Yesterday’s $50 million investment in Buzzfeed from Andreessen Horowitz suggests the future of news is about execution rather than innovation. To continue talking about “news innovation” at this point is just a distraction from just getting things done.
The brilliance of Buzzfeed is that they created and operate almost every aspect of their business. Investor Chris Dixon calls it a “full stack start-up” and has referred to Buzzfeed as such. Vertical integration has been Buzzfeed’s conscious strategy for at least three years, as founder Jonah Peretti detailed in a 2012 internal memo and then reiterated again in another staff memo in 2013.
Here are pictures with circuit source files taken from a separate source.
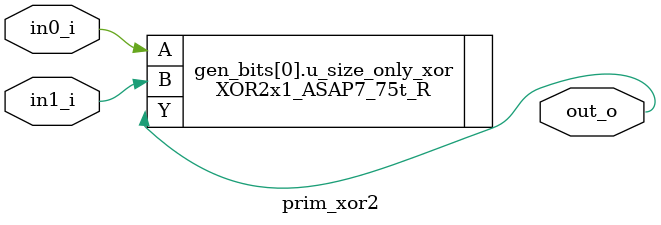
<source format=sv>

`include "prim_assert.sv"

module prim_xor2 #(
  parameter int Width = 1
) (
  input  logic [Width-1:0] in0_i,
  input  logic [Width-1:0] in1_i,
  output logic [Width-1:0] out_o
);

  for (genvar idx = 0; idx < Width; idx++) begin : gen_bits
    XOR2x1_ASAP7_75t_R u_size_only_xor (
      .A(in0_i[idx]),
      .B(in1_i[idx]),
      .Y(out_o[idx])
    );
  end

endmodule

</source>
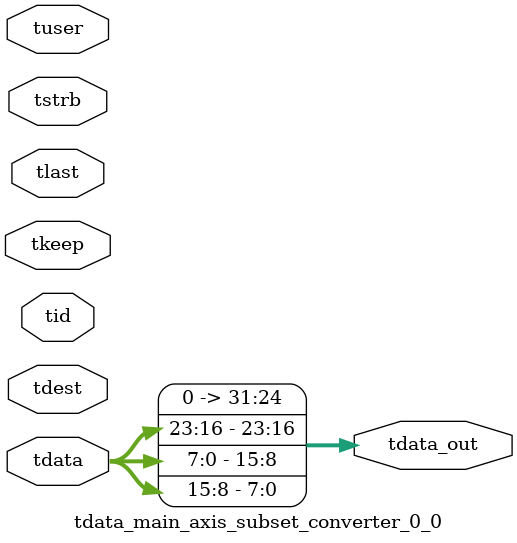
<source format=v>


`timescale 1ps/1ps

module tdata_main_axis_subset_converter_0_0 #
(
parameter C_S_AXIS_TDATA_WIDTH = 32,
parameter C_S_AXIS_TUSER_WIDTH = 0,
parameter C_S_AXIS_TID_WIDTH   = 0,
parameter C_S_AXIS_TDEST_WIDTH = 0,
parameter C_M_AXIS_TDATA_WIDTH = 32
)
(
input  [(C_S_AXIS_TDATA_WIDTH == 0 ? 1 : C_S_AXIS_TDATA_WIDTH)-1:0     ] tdata,
input  [(C_S_AXIS_TUSER_WIDTH == 0 ? 1 : C_S_AXIS_TUSER_WIDTH)-1:0     ] tuser,
input  [(C_S_AXIS_TID_WIDTH   == 0 ? 1 : C_S_AXIS_TID_WIDTH)-1:0       ] tid,
input  [(C_S_AXIS_TDEST_WIDTH == 0 ? 1 : C_S_AXIS_TDEST_WIDTH)-1:0     ] tdest,
input  [(C_S_AXIS_TDATA_WIDTH/8)-1:0 ] tkeep,
input  [(C_S_AXIS_TDATA_WIDTH/8)-1:0 ] tstrb,
input                                                                    tlast,
output [C_M_AXIS_TDATA_WIDTH-1:0] tdata_out
);

assign tdata_out = {tdata[23:16],tdata[7:0],tdata[15:8]};

endmodule


</source>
Buzzfeed has created its own analytics, methods for tracking reader interest, ad units, CMS and editorial structure. Individually, little of what they have done is particularly innovative or even interesting–It is the fact that they’ve “built the whole enchilada” to quote Peretti, that makes Buzzfeed interesting.
There are a dozen examples of news organizations creating many of these individual components. Smaller organizations tend to stumble when it comes to obtaining the resources to really polish their creations. Larger organizations choke on getting their culture to adapt to the new technologies and their demands, or end up building kludges designed by committee.
Very little of what we’re seeing with Buzzfeed is actually new. The innovation is their ability to execute.
So much of the talk about news innovation is really just talking around the real problem: News organizations need to focus their energy on executing well.